In preparing its briefing, The Economist commissioned a poll of people in 15 countries on whether they thought assisted-suicide should be legalized. In all 15 countries except Poland and Russia, majorities said that it should be legalized for terminally ill adults. In the United States, more than three-fifths support the idea, according to the poll.

Further, in 11 of the 15 countries surveyed, most people favor extending doctor-assisted dying to patients who are in great physical suffering but not close to death.

We don’t doubt the facts and statistics in The Economist’s briefing. That’s what makes it so appalling.

In its editorial, The Economist admitted that the idea of doctor-assisted suicide “fills its critics with dismay. For some, the argument is moral and absolute. Deliberately ending a human life is wrong, because life is sacred and the endurance of suffering confers its own dignity.” Yes. That sums up the Catholic Church’s teaching on the issue fairly well.

There’s also this, according to the editorial: “For others, the legalization of doctor-assisted dying is the first step on a slippery slope where the vulnerable are threatened and where premature death becomes a cheap alternative to palliative care.” Yes again. When elderly and ill people realize how expensive their care is, there’s undoubtedly a tendency to think that it would be better for their families if they were dead.

But the editorial, while saying that these views should be taken seriously, rejects them: “In a secular society, it is odd to buttress the sanctity of life in the abstract by subjecting a lot of particular lives to unbearable pain, misery and suffering.”

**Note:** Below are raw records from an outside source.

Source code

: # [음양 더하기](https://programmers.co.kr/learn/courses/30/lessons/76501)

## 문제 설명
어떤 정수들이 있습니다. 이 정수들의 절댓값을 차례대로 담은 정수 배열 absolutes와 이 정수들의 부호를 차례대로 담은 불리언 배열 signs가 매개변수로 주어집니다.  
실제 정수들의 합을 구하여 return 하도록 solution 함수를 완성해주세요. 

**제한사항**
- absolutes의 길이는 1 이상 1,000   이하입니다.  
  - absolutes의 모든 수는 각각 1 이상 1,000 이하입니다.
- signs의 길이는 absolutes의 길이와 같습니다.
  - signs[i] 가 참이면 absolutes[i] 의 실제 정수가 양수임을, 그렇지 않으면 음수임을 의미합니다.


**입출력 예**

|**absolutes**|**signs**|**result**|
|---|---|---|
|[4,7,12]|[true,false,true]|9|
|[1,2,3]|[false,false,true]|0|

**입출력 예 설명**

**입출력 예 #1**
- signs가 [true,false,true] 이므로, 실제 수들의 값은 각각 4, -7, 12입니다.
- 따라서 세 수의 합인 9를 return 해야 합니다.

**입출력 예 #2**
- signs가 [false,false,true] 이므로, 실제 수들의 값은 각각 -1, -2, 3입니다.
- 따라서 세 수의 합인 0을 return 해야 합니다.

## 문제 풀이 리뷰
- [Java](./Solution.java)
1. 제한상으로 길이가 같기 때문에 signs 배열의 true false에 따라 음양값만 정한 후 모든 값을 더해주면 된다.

Of course that’s the view of “secular society.” And that’s where the Catholic Church diverges from secular society. It wants to relieve the “unbearable pain, misery and suffering” to the greatest extent possible, but not through killing, whether done by a doctor alone or by the patient assisted by a doctor.

As our population continues to age, end-of-life issues will be more prominent in coming years. We can only hope that the scenario in Dale Francis’ story remains a piece of fiction, but he could see, already 50 years ago, what was on the horizon.